Those who take a stroll past the Tracks store on Kirkwood Avenue in Bloomington might have noticed the custom Indiana University-themed clothing designs in the window.
There's a good chance those designs -- and what thousands of college students are buying -- were created by Emily Regnery, a sophomore in the IU Kelley School of Business.
Regnery often recognizes students wearing her designs on campus and loves seeing her designs being supported by the IU community, she said.
"Occasionally, I will say, 'Hey I designed your sweatshirt,'" Regnery said. "It's really cool, and it's a sense of pride for me."
Regnery is from San Diego, California, and both of her parents graduated from IU. Regnery majors in entrepreneurship in the Kelley School and minors in art in the Eskenazi School of Art, Architecture + Design.
"I've been drawing and designing since I could hold a pencil," she said.
During her freshman year, Regnery discovered that Tracks was looking for a new clothing designer. Regnery was tempted at the time but wanted to focus on her academics during her first year at IU, she said.
Fast forward a year later, and Regnery found herself working at Tracks 12 hours a week and putting out a new clothing design every three weeks. Any of her designs that are sold are submitted to one of Indiana University's licensed vendors, who submits it to the Office of Licensing and Trademarks for review and approval. Once approval is obtained, the design is printed and sold at retail.
Regenery's inspiration comes from IU students themselves as well as social media.
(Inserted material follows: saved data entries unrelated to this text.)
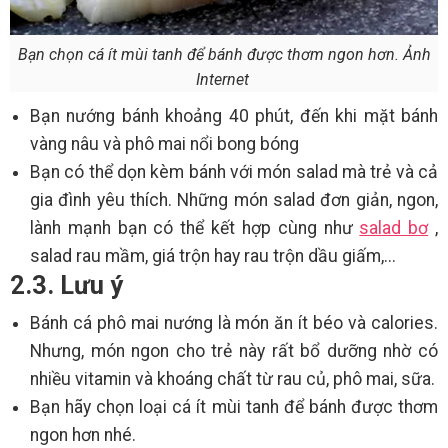
Bạn chọn cá ít mùi tanh để bánh được thơm ngon hơn. Ảnh
Internet
Bạn nướng bánh khoảng 40 phút, đến khi mặt bánh
vàng nâu và phô mai nổi bong bóng
Bạn có thể dọn kèm bánh với món salad mà trẻ và cả
gia đình yêu thích. Những món salad đơn giản, ngon,
lành mạnh bạn có thể kết hợp cùng như
salad bơ
,
salad rau mầm, giá trộn hay rau trộn dầu giấm,...
2.3. Lưu ý
Bánh cá phô mai nướng là món ăn ít béo và calories.
Nhưng, món ngon cho trẻ này rất bổ dưỡng nhờ có
nhiều vitamin và khoáng chất từ rau củ, phô mai, sữa.
Bạn hãy chọn loại cá ít mùi tanh để bánh được thơm
ngon hơn nhé.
"I really like to look at what the students are wearing on campus," she said. "I've actually stopped multiple girls in the store before and just been like, 'Hey, I'm a designer for Tracks. I love your sweatshirt. Can I take a picture of it?' So I have an album on my phone of just random girls' sweatshirts."
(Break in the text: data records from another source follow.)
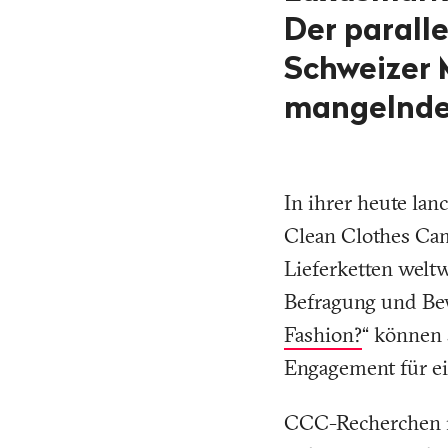
Der paralle
Schweizer 
mangelnde
In ihrer heute la
Clean Clothes Cam
Lieferketten weltw
Befragung und Be
Fashion?
“ können 
Engagement für ei
CCC-Recherchen in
Regnery said these pictures help her figure out what designs are popular on campus and what designs would sell versus the ones that won't. While she never replicates the designs, they help her incorporate popular trends into her classic, collegiate designs.
She sketches her ideas and uses Adobe Illustrator to bring her designs to life. And she's applied the lessons learned in her classes to boost her success as a Tracks designer.
While Regnery is always working on some sort of design project every day, much more goes into the process than just sketching up an idea, she said.
First, Regnery researches popular trends. For example, what's popular on the West Coast might not hit the Midwest until spring, so she's always hunting on social media for the latest trends in the country and keeping an eye out for when those trends will hit Bloomington.
Once the designs are drawn and ordered, sometimes they can take up to three months to hit the shelves due to ordering delays from COVID-19-related issues. But even though the ordering process has slowed down, Regnery said she and her boss are always communicating new clothing ideas.
Regnery said she has a wonderful relationship with her boss, who gives her the freedom to design whatever she wants.
"Some designs are hits; some are misses," she said. "There's no beating around the bush. There's 'I like this,' or 'I don't like this.'"
Regnery especially likes cartoonish designs, like her black-and-white design of the Sample Gates, she said. She also values the simplicity of designs that aren't too flashy, like her recent embroidered rainbow "Indiana" sweatshirt that took her seven minutes to sketch.
In the future, Regnery hopes to become a project manager at a retailer tech company and move back home to San Diego or a larger U.S. city. Until then, you can catch her working at Tracks or see her designs all over campus.
"We have a great community within Tracks where everyone is really supportive of one another," Regnery said. "I show all my co-workers my designs, and they tell me what they think, if they would personally wear it, if they know someone who would wear it or if they point-blank hate it. It's awesome."